The proposal satisfies a state law that went into effect in 2002. The law, Rhoades said, specifies that any change to city zoning rules can’t decrease the area’s housing capacity unless the city compensates for lost capacity in a different district.
The City Council has asked that the Planning Commission fast track the zoning changes back to them so that future developments believed to be coming down the pipeline would fall under their purview. Already four projects are making their way through the city permit process that are exempt from any zoning changes. Planning staff did not respond to most comments and questions at Wednesday’s meeting, but will provide more information at a second public hearing April 14.
The Planning Department’s zoning proposal kept most allowable heights the same, but raised them for the seven identified commercial nodes, which include intersections where University crosses California Street, Acton Street, San Pablo Avenue and Fourth Street. At these intersections, allowable heights for mixed-use buildings would be increased from 40 feet to 50 feet, commercial buildings from 40 feet to 45 feet, and residential buildings from 35 feet to 45 feet.
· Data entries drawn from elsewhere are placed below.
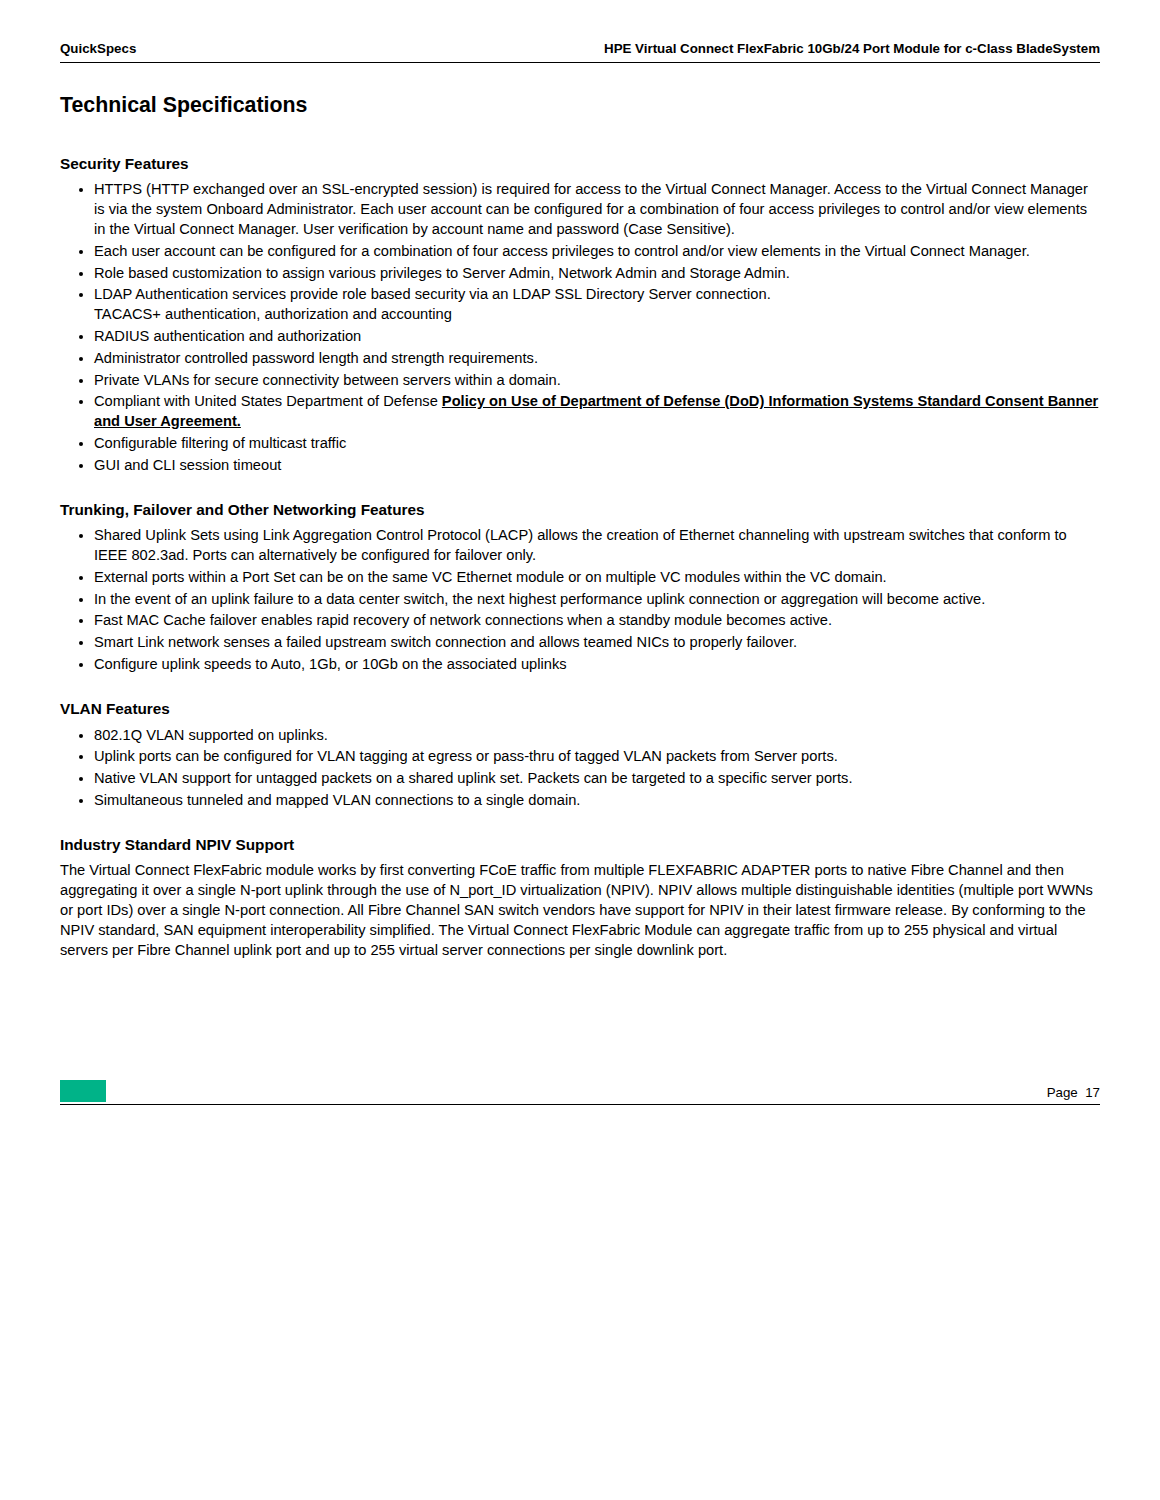QuickSpecs
HPE Virtual Connect FlexFabric 10Gb/24 Port Module for c-Class BladeSystem
Technical Specifications
Security Features
HTTPS (HTTP exchanged over an SSL-encrypted session) is required for access to the Virtual Connect Manager. Access to the Virtual Connect Manager is via the system Onboard Administrator. Each user account can be configured for a combination of four access privileges to control and/or view elements in the Virtual Connect Manager. User verification by account name and password (Case Sensitive).
Each user account can be configured for a combination of four access privileges to control and/or view elements in the Virtual Connect Manager.
Role based customization to assign various privileges to Server Admin, Network Admin and Storage Admin.
LDAP Authentication services provide role based security via an LDAP SSL Directory Server connection. TACACS+ authentication, authorization and accounting
RADIUS authentication and authorization
Administrator controlled password length and strength requirements.
Private VLANs for secure connectivity between servers within a domain.
Compliant with United States Department of Defense Policy on Use of Department of Defense (DoD) Information Systems Standard Consent Banner and User Agreement.
Configurable filtering of multicast traffic
GUI and CLI session timeout
Trunking, Failover and Other Networking Features
Shared Uplink Sets using Link Aggregation Control Protocol (LACP) allows the creation of Ethernet channeling with upstream switches that conform to IEEE 802.3ad. Ports can alternatively be configured for failover only.
External ports within a Port Set can be on the same VC Ethernet module or on multiple VC modules within the VC domain.
In the event of an uplink failure to a data center switch, the next highest performance uplink connection or aggregation will become active.
Fast MAC Cache failover enables rapid recovery of network connections when a standby module becomes active.
Smart Link network senses a failed upstream switch connection and allows teamed NICs to properly failover.
Configure uplink speeds to Auto, 1Gb, or 10Gb on the associated uplinks
VLAN Features
802.1Q VLAN supported on uplinks.
Uplink ports can be configured for VLAN tagging at egress or pass-thru of tagged VLAN packets from Server ports.
Native VLAN support for untagged packets on a shared uplink set. Packets can be targeted to a specific server ports.
Simultaneous tunneled and mapped VLAN connections to a single domain.
Industry Standard NPIV Support
The Virtual Connect FlexFabric module works by first converting FCoE traffic from multiple FLEXFABRIC ADAPTER ports to native Fibre Channel and then aggregating it over a single N-port uplink through the use of N_port_ID virtualization (NPIV). NPIV allows multiple distinguishable identities (multiple port WWNs or port IDs) over a single N-port connection. All Fibre Channel SAN switch vendors have support for NPIV in their latest firmware release. By conforming to the NPIV standard, SAN equipment interoperability simplified. The Virtual Connect FlexFabric Module can aggregate traffic from up to 255 physical and virtual servers per Fibre Channel uplink port and up to 255 virtual server connections per single downlink port.
Page 17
That didn’t sit well with the neighbors. “We want the envelope to be the strategic plan,” said Steve Wollmer. “Once the envelope is that large, there is nothing that can be done, and the extra space developers get comes out of the neighborhood’s livability.”
Another concern expressed at the commission meeting was the viability of retail and parking at the new buildings. Since only developments that include housing and retail are eligible to receive density bonuses, Richard Graham of Plan Berkeley said much of the retail spaces in the new developments were mere tokens. They are too small to attract viable businesses and lacked sufficient parking attract customers, he said.
Planning Manager Rhoades said the viability of the retail will come with increased residential density.
Developers were also concerned about the zoning proposal, especially a requirement that buildings “step down” towards the back of the parcel so they don’t tower over neighboring homes. Amy Davidson, project manager for Affordable Housing Associates, said that their step down project at University Avenue increased building costs by $30 to $60 a square foot. “We can’t afford to do another project like this,” she said. “We would look to another area.”
Chris Hudson, a developer formerly of Panoramic Interests, warned after the meeting that a proposal to forbid any housing on the ground floor, step down construction and other restrictions would make future developments infeasible. “What they’re proposing will stop private sector development on University Avenue,” he said.